April 14, 2011
The NYT discussed the agenda of an upcoming meeting of G-20 finance ministers. It focused on efforts to pressure China to raise the value of its currency.
This discussion implied that the United States must depend on its ability to pressure China to change its currency policy. In fact, the United States does not have to rely on China changing its policy, it can force a change with unilateral action.
Specifically, just as China sets an official exchange rate of the yuan against the dollar that is below the market value of the yuan, the U.S. could set an exchange rate of the dollar against the yuan that is equal to the market value of the yuan.
This could mean, for example that the Treasury Department would announce a policy whereby it would buy yuan at the rate of 4 yuan for a dollar. This compares to the rate of 6.7 yuan to a dollar supported by China’s government. While it would be illegal under China’s laws for its nationals to take advantage of this exchange rate, it is likely that many businesses and wealthy individuals would find ways to evade the law. This would make the exchange rate set by the Treasury the effective exchange rate in the market.

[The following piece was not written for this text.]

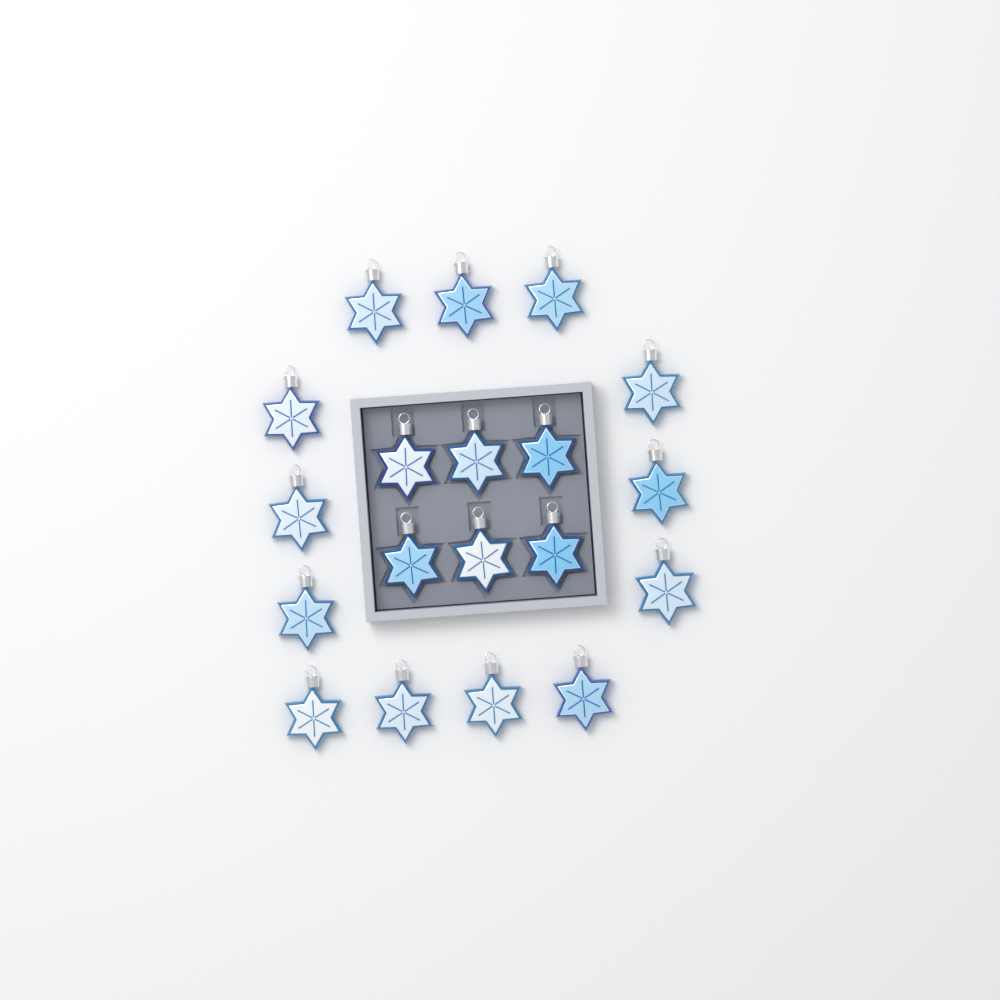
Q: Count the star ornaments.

It is a policy decision by the Obama administration not to take this route. This should have been pointed out by the article. Obviously the Obama administration has chosen to not really push aggressively to raise the value of China’s currency.
China’s government knows that the U.S. can take these steps and has chosen not to, therefore it may infer that the push to raise the value of its currency is not really a priority and is instead being done for political purposes. This NYT article supports the Obama administration’s efforts to mislead the public on this topic.